Energy issues will take center stage this week as the Supreme Court addresses the Environmental Protection Agency’s greenhouse gas regulations and Senators Jeanne Shaheen (D-NH) and Rob Portman (R-OH) reintroduce their energy efficiency package.

The U.S. Supreme Court heard oral arguments for an uncommon 90 minutes February 24 in a case over the Environmental Protection Agency’s implementation of its greenhouse gas emissions regulations. The case, Utility Air Regulatory Group v. EPA, hinges on whether the agency’s decision to regulate mobile emissions triggers regulations under the agency’s prevention of significant deterioration permitting program, which requires permits for new stationary facilities and those undergoing major modifications, and, if so, whether the agency was legally justified in its efforts to narrow the regulated scope.

Justices seemed to lean toward deferring to the agency to do what it considered best under the statute, but appeared split on whether the agency’s course of action was the best choice. The court’s decision is not expected to undermine the agency’s overall authority to regulate greenhouse gases, but the lawsuit could provide an opportunity for the court to issue guidance on how federal agencies should interpret federal statutes.

Senators Jeanne Shaheen (D-NH) and Rob Portman (R-OH) are expected to introduce a new version of their energy efficiency legislation (S. 1392) this week. The measure will incorporate a series of at least ten bipartisan amendments, many of which have already been vetted by the Senate Energy and Natural Resources Committee. It remains unclear when, or even whether, Senate Majority Leader Harry Reid (D-NV) will bring it to the floor, though there is renewed interest in addressing the energy efficiency issue in both the Senate and the House. The House Energy and Commerce Committee approved January 28 similar bipartisan legislation (H.R. 2126) from Representatives Peter Welch (D-VT) and David McKinley (R-WV).
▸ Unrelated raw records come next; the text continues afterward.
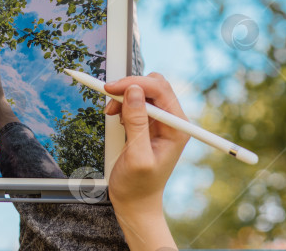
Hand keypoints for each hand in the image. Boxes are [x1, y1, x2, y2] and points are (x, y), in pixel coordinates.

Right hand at [104, 73, 188, 249]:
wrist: (135, 201)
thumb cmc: (138, 186)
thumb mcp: (137, 156)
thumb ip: (137, 123)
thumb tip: (133, 91)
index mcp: (176, 128)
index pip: (160, 90)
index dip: (135, 83)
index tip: (112, 89)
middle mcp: (171, 121)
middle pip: (153, 85)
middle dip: (128, 87)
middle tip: (109, 97)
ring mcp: (159, 121)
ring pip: (142, 90)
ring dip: (123, 95)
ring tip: (111, 113)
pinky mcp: (147, 123)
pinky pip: (135, 101)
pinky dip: (121, 103)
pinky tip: (116, 117)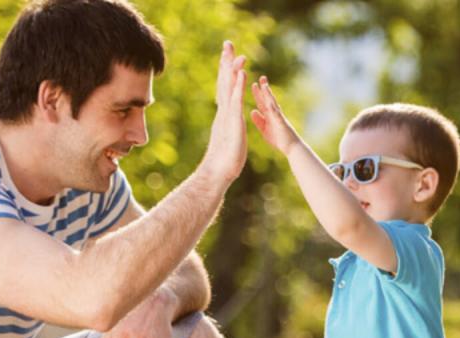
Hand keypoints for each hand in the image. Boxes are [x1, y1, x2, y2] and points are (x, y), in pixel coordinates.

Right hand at [200, 40, 248, 182]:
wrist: (217, 172)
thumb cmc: (224, 158)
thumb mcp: (229, 135)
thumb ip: (228, 125)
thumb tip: (227, 121)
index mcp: (225, 113)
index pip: (225, 86)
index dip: (227, 70)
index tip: (228, 54)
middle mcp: (224, 111)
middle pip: (224, 81)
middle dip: (227, 62)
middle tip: (228, 43)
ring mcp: (228, 116)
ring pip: (230, 88)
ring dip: (234, 70)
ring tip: (238, 53)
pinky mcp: (233, 122)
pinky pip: (236, 101)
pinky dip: (238, 86)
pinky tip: (242, 74)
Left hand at [249, 76, 301, 154]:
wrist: (292, 148)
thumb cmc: (279, 140)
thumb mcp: (265, 130)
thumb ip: (259, 120)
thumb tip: (253, 110)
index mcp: (269, 116)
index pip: (262, 103)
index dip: (258, 94)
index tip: (254, 84)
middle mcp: (275, 114)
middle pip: (268, 99)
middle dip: (264, 89)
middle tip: (261, 77)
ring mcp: (279, 117)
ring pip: (273, 103)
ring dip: (268, 93)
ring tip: (264, 84)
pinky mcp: (281, 123)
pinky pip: (276, 114)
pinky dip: (272, 107)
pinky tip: (268, 101)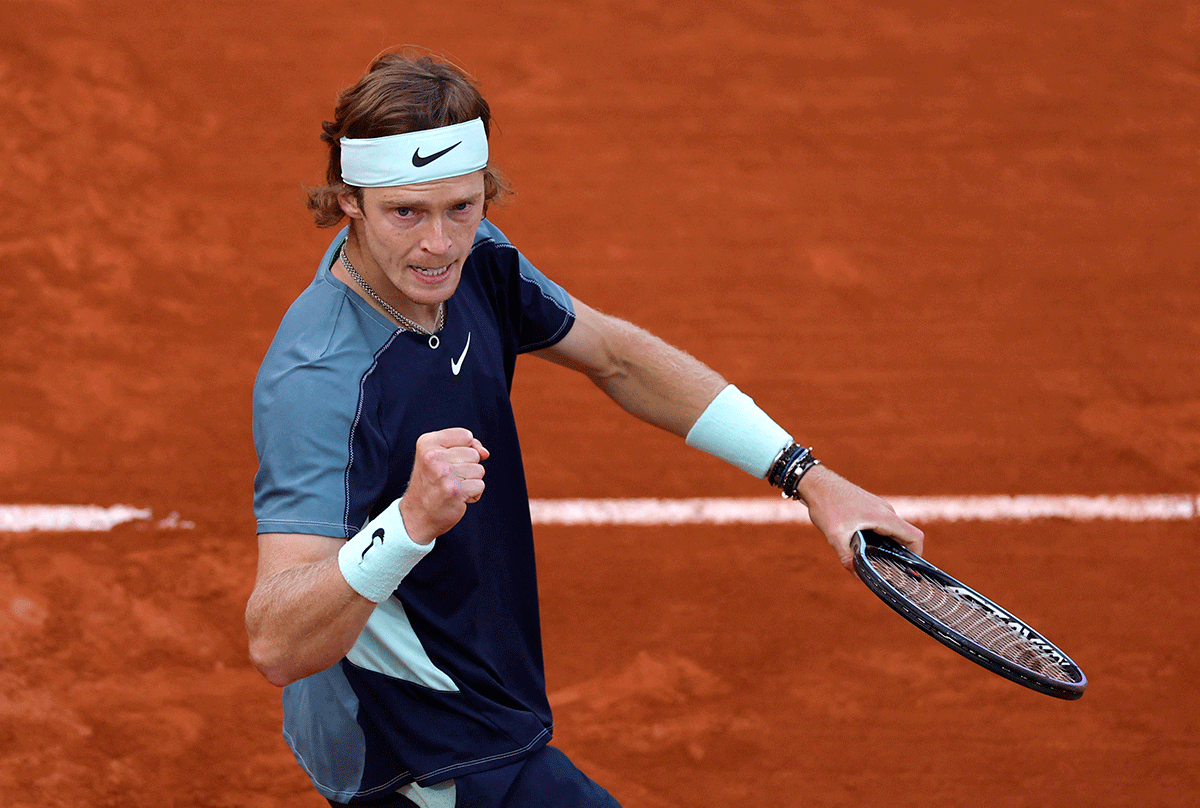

House Majority Leader Eric Cantor (R-VA) released a memo February 21 outlining the GOP agenda for the next month. Among other issues, Representative Cantor said that the House would consider

a package of energy bills the first week of March, including measures to expedite permitting for new power plants and ease propane transportation to areas with shortages. Though he did not mention it, Ways and Means Committee Chair Dave Camp (R-MI) is expected to release his rewrite of the tax code this week as well, though comprehensive tax reform is unlikely to be completed this year.

In other issues this week, the Senate will debate judicial nominations and resume efforts on a veterans’ benefits bill (S. 1982), while the House will consider a flood insurance measure and Internal Revenue Service exempt organizations definitions (H.R. 3865). The House will also debate a bill (H.R. 2804) that would require proposed Environmental Protection Agency rules to be published on the internet for at least six months before going into effect.